RBI has kept the target of 8% inflation as measured by the movement of Consumer Price Index (CPI). Although inflation came down for a few months, it has now started rising again. Furthermore, retail inflation is more affected by the food price inflation. In India, food prices are sensitive to monsoon. Indian Meteorological Department has predicted a weak monsoon this year. In such a scenario, RBI may overlook weaker industrial performance and concentrate on inflation. Interest rate sensitivity of debt securities having longer maturities is higher than that of securities with shorter maturities. Investors would take cues from the political landscape panning out and which Government comes to power at the centre. Thereafter the Indian debt market would observe the policies which would be framed and how the fiscal situation would be managed. If Government draws out a plan to contain fiscal deficit and achieves any early success, markets might be slightly relieved.

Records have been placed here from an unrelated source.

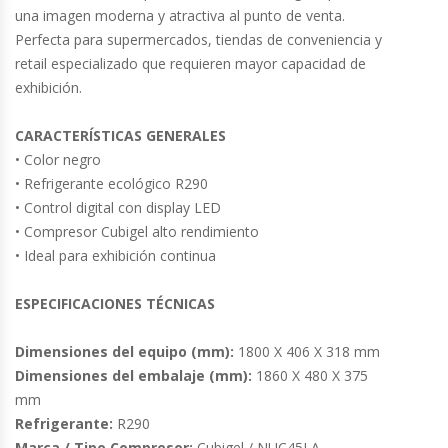
Cutters
una imagen moderna y atractiva al punto de venta.
Perfecta para supermercados, tiendas de conveniencia y
Dispensadores De Salsas
retail especializado que requieren mayor capacidad de
exhibición.
Embutidoras
CARACTERÍSTICAS GENERALES
Estanterías Y Repisas
• Color negro
• Refrigerante ecológico R290
• Control digital con display LED
Exhibidoras De Productos Calientes
• Compresor Cubigel alto rendimiento
• Ideal para exhibición continua
Expendedoras De Jugo
ESPECIFICACIONES TÉCNICAS
Exprimidor De Naranjas
Dimensiones del equipo (mm):
1800 X 406 X 318 mm
Exprimidoras De Cítricos
Dimensiones del embalaje (mm):
1860 X 480 X 375
mm
Extractoras De Jugos
Refrigerante:
R290
Marca / Tipo Compresor:
Cubigel / NUC45LA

Securities with shorter maturities may stay attractive as there is no clarity on liquidity. Although spread between MSF rates and the repo rate is 100bps or 1%, which appears normal; there has been no clarity on direction of the liquidity in the system. On one hand, RBI introduced term repos and conducted Open Market Operations (OMOs) to shore up liquidity, but on the other, it has brought down permissible limit for LAF borrowing by banks. Unless this changes, short term papers would remain attractive. Movement of rupee against U.S. dollar would be crucial. RBI may lift restrictions on borrowing only if it is bullish on the outlook for rupee.

PersonalFN is of the view that, investors should consider their time horizon first before investing in any debt fund. Although short term debt funds appear more attractive for now, it would be imprudent to invest in them if your time horizon is just a month. In such a case you should only consider investing only in liquid funds. PersonalFN is also of the view that, you shouldn’t have more than 20% of your debt portfolio in long term debt funds.